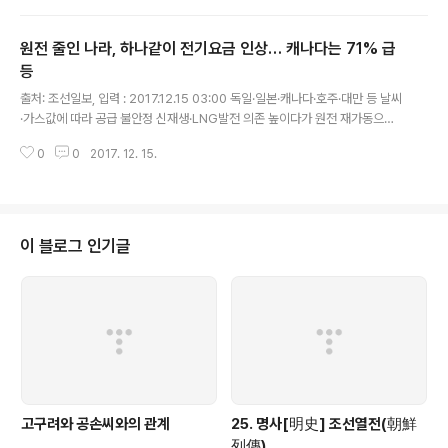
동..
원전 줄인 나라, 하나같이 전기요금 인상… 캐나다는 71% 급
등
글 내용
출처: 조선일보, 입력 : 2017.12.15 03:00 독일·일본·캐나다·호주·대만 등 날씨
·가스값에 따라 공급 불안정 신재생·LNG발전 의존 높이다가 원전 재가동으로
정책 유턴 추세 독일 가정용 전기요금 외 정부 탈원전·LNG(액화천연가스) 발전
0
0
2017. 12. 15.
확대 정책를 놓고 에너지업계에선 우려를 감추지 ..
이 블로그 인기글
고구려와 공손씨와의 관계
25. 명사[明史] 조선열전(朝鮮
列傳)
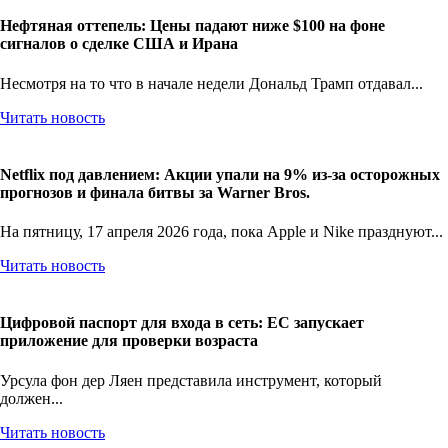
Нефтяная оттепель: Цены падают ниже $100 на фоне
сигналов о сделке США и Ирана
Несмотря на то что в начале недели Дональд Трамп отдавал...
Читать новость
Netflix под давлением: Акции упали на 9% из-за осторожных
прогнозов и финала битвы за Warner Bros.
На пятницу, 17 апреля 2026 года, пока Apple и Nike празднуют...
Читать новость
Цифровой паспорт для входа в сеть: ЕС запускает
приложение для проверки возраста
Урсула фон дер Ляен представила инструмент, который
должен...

——————————

> **Work item**: Convert the text lines of both items into a single JSON list of strings, one string per line, leaving out blank lines and the picture markers.

> **Written answer**:
[
  "동..",
  "원전 줄인 나라, 하나같이 전기요금 인상… 캐나다는 71% 급",
  "등",
  "글 내용",
  "출처: 조선일보, 입력 : 2017.12.15 03:00 독일·일본·캐나다·호주·대만 등 날씨",
  "·가스값에 따라 공급 불안정 신재생·LNG발전 의존 높이다가 원전 재가동으로",
  "정책 유턴 추세 독일 가정용 전기요금 외 정부 탈원전·LNG(액화천연가스) 발전",
  "0",
  "0",
  "2017. 12. 15.",
  "확대 정책를 놓고 에너지업계에선 우려를 감추지 ..",
  "이 블로그 인기글",
  "고구려와 공손씨와의 관계",
  "25. 명사[明史] 조선열전(朝鮮",
  "列傳)",
  "Нефтяная оттепель: Цены падают ниже $100 на фоне",
  "сигналов о сделке США и Ирана",
  "Несмотря на то что в начале недели Дональд Трамп отдавал...",
  "Читать новость",
  "Netflix под давлением: Акции упали на 9% из-за осторожных",
  "прогнозов и финала битвы за Warner Bros.",
  "На пятницу, 17 апреля 2026 года, пока Apple и Nike празднуют...",
  "Читать новость",
  "Цифровой паспорт для входа в сеть: ЕС запускает",
  "приложение для проверки возраста",
  "Урсула фон дер Ляен представила инструмент, который",
  "должен..."
]